The secret to wax application is “less is more.” Since virtually all of the applied wax is removed, a heavy coat is wasted. Put a dollop of wax in the center of a soft cotton cloth, pull up the corners so the wax oozes through the cloth, and apply with light, overlapping strokes (Photo B). When the solvent flashes off, leaving a uniform haze, remove the wax with flannel, terry cloth, or a buffing pad on a random-orbit sander, as shown in Photo C.
Many craftsmen apply two or more coats of wax, assuming that they’re creating a thicker film. While the two-coat strategy might catch any spots they may have missed, it’s almost impossible to build up layers of wax, since new wax will dissolve the old layer.
Wax as the sole finish
For decorative items like picture frames, mirrors, or carvings that aren’t subject to handling, wax serves as a quick and easy finish. For open-grained woods like oak or ash, consider using a liming wax (Photo D). First, sand to 120 grit, raise the grain with a dampened cloth, lightly resand, and then scrub the wood with a stainless steel brush to open the pores.

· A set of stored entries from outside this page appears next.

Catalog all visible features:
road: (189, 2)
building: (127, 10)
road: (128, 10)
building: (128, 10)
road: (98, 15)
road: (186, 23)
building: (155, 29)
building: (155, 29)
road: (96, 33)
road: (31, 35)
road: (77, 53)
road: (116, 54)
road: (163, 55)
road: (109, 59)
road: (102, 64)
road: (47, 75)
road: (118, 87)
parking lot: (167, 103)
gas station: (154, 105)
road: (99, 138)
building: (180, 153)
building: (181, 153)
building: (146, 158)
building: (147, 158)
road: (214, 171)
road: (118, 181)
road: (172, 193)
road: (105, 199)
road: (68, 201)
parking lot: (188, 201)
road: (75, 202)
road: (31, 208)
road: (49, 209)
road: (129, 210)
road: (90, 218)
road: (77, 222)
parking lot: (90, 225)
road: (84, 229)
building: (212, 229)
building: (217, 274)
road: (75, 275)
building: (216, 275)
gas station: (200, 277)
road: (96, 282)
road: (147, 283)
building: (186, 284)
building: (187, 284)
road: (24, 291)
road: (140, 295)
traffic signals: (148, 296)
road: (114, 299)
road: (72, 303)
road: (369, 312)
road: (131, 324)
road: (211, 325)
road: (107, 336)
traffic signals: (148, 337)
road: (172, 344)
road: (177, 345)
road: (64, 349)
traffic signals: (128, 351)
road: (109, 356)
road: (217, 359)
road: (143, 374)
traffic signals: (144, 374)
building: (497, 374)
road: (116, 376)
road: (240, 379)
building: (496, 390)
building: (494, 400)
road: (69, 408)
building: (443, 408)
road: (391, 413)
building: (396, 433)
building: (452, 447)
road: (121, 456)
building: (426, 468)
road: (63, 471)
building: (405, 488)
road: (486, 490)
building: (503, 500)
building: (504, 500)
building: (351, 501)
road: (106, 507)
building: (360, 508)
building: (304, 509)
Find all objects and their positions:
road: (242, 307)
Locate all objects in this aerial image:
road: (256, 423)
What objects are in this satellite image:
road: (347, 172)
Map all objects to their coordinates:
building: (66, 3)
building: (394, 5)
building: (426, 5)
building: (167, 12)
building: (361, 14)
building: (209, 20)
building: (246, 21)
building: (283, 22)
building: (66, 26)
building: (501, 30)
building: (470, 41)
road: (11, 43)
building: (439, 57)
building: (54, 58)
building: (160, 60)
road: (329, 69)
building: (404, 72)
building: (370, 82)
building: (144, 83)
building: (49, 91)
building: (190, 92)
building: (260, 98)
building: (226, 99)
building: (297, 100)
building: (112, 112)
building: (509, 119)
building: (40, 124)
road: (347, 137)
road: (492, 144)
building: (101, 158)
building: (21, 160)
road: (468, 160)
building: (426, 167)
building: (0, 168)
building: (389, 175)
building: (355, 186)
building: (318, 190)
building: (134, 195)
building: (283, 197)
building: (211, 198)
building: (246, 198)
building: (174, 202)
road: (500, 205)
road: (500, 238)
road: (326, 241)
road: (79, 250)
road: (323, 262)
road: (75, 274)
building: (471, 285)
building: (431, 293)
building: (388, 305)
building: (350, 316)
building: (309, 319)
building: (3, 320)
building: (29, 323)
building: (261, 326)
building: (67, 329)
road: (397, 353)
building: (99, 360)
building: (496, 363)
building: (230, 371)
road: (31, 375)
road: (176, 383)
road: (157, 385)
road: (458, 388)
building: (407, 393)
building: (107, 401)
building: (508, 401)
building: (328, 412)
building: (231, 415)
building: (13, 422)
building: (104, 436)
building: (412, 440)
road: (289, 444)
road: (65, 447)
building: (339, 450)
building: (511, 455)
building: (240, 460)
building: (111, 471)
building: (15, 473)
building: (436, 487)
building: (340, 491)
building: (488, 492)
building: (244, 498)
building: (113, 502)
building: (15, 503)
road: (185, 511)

For these frames, I first accented the oak with golden oak aniline dye. After it dried, I worked wax into the pores and carved details with an old toothbrush. I allowed a few minutes for the wax solvents to flash off, and then wiped off the excess wax with a soft cotton cloth.
After letting the wax set up for a couple of hours, I applied clear wax to seal the colored layer, then burnished it with a denim cloth. Adding colored pigments to white wax or using other colored waxes will achieve a multitude of effects. For the opposite effect, use ebony wax as shown in Photo E.
Rejuvenating an old finish
A fresh coat of wax can often revive old furniture almost as well as a complete refinish. The best approach is to first wipe down the piece with mineral spirits or a proprietary cleaner to remove any old wax, grease, and dirt. Rub until a fresh rag shows no discoloration, then smooth any rough areas with steel wool.
After cleaning, apply wax as you would on a new piece of furniture. If the piece isn’t a true antique, you can use any wax. If the piece has antique value, I recommend going light on the cleaning process and using a microcrystalline wax as shown in Photo F. Buff off the wax to reveal renewed color and sheen as shown in Photo G.